Begging Democrats, Rejecting Class Struggle

Postal workers today are weakened by being divided into many unions. The largest, with over 200,000 members each, are the NALC and the APWU, with smaller numbers in the National Rural Letter Carriers’ Association and the National Postal Mail Handlers Union (part of the Laborers union). In 2011, the APWU agreed to a concessionary contract while keeping a no-layoff clause for six-year employees. The other three unions got similar contracts through binding arbitration.

Faced with a full-bore assault on jobs and benefits, the union officials have readily accepted a framework in which the only two choices posed are dismantling the postal service or keeping the post office intact by screwing the workers! Calling to “Save America’s Postal Service,” they pitch the problem as the postal service being uniquely and unfairly burdened by the legal requirements for funding these benefits. In thrall to the capitalist profit motive, the union tops complain that the mandate to “pre-fund” retiree health care prevents USPS from competing on level ground with private companies like UPS. They also object to the legal ban on developing new products like secure e-mail, which prevents the postal service from grabbing market share from Google.

The kind of “struggle” offered by the leaders of the APWU and NALC is to beg the class enemy in Congress, wooing sympathetic Democrats whom they sell to the membership as “friends of labor,” supplemented by the occasional street protest. Reformists like the International Socialist Organization and the Party for Socialism and Liberation (PSL) aid and abet these trade-union bureaucrats in their diversionary schemes. Both groups enthusiastically back Communities and Postal Workers United (CPWU), which was founded in May 2012 at a Chicago conference of Labor Notes, a social-democratic publication associated with the Solidarity organization.

CPWU has mainly organized public-relations stunts and civil disobedience actions in order to pressure USPS, Congress and the White House. Thus a four-day “D.C. Hunger Strike to Save the Post Office” in June 2012, heavily built by the PSL’s ANSWER coalition, was centered on lobbying Congress. The PSL has even created a Web site, Justicefirst.org, where anyone can print out the placard “Saturday Delivery: The People Want It & It’s the Law!”—a fair summation of the labor bureaucrats’ cringing legalism.

To placate postal workers’ anger, the NALC and other postal unions endorsed March 24 rallies to save Saturday mail delivery. Protests against budget cuts, closures and mail delay took place in 112 cities and drew thousands of union members. Held in out-of-the-way locations on a Sunday, when post offices are closed, these rallies exemplified the role of the reformists as water boys for the bureaucracy. At a rally in Maryland that his group helped organize, PSL leader Brian Becker stood shoulder to shoulder with APWU and NALC officials, who were only too happy to let the workers blow off some steam. Giving their efforts a faintly militant gloss, Becker paid lip service to the 1970 strike while neglecting to mention that this was a wildcat strike opposed by most union officials and deemed illegal by the state.

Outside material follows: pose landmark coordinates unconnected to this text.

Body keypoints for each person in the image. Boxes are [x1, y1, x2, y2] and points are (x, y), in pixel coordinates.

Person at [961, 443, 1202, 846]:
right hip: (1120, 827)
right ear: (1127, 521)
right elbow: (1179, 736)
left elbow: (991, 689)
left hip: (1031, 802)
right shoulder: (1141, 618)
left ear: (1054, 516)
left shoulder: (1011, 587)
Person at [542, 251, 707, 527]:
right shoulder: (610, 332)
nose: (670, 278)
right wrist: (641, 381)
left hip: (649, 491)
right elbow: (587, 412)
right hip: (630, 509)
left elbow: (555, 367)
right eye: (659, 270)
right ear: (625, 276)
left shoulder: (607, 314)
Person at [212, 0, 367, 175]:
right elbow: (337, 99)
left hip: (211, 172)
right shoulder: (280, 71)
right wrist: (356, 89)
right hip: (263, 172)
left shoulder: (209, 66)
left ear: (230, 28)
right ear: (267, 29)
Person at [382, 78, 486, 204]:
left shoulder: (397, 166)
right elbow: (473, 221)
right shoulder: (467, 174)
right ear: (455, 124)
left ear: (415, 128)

Budgetary shenanigans and outright thievery of workers’ pensions and health benefits by the capitalists are nothing new. In the private sector, bankruptcy has long been a favorite method of airline, auto and coal bosses to dissolve union contracts and discharge pension and retiree health care obligations into thin air. States and municipalities have routinely underfunded pensions or stopped paying altogether in times of budgetary crisis—in Detroit today, this means leaving tens of thousands to twist in the wind. Meanwhile, Wall Street regularly scrapes the cream off the top of massive pension fund investments, to say nothing of profits derived from the 401(k) scam that has largely replaced defined-benefit pensions since the 1980s.

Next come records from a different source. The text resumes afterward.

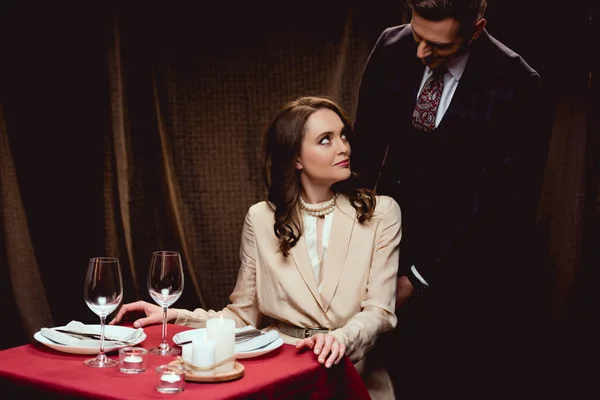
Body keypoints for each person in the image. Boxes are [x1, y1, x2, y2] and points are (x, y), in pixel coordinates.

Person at [111, 96, 402, 399]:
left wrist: (342, 338)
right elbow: (242, 316)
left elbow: (380, 311)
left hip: (352, 372)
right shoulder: (261, 218)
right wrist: (173, 315)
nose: (343, 147)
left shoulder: (381, 213)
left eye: (343, 135)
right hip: (280, 373)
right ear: (296, 158)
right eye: (325, 140)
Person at [351, 0, 553, 397]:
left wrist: (421, 277)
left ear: (476, 30)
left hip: (471, 278)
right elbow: (364, 156)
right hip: (390, 254)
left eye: (439, 46)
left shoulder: (518, 84)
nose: (421, 52)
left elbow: (503, 206)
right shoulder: (391, 47)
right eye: (417, 35)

Throughout the labor movement, a new leadership is needed to chart a course of class struggle against the capitalists and their government. Fighting for such a leadership is a key part of building a workers party that can lead all the exploited and oppressed in sweeping away the racist capitalist order through socialist revolution. When those who labor rule, we can begin to rebuild this society through a planned, socialist economy for the benefit of all.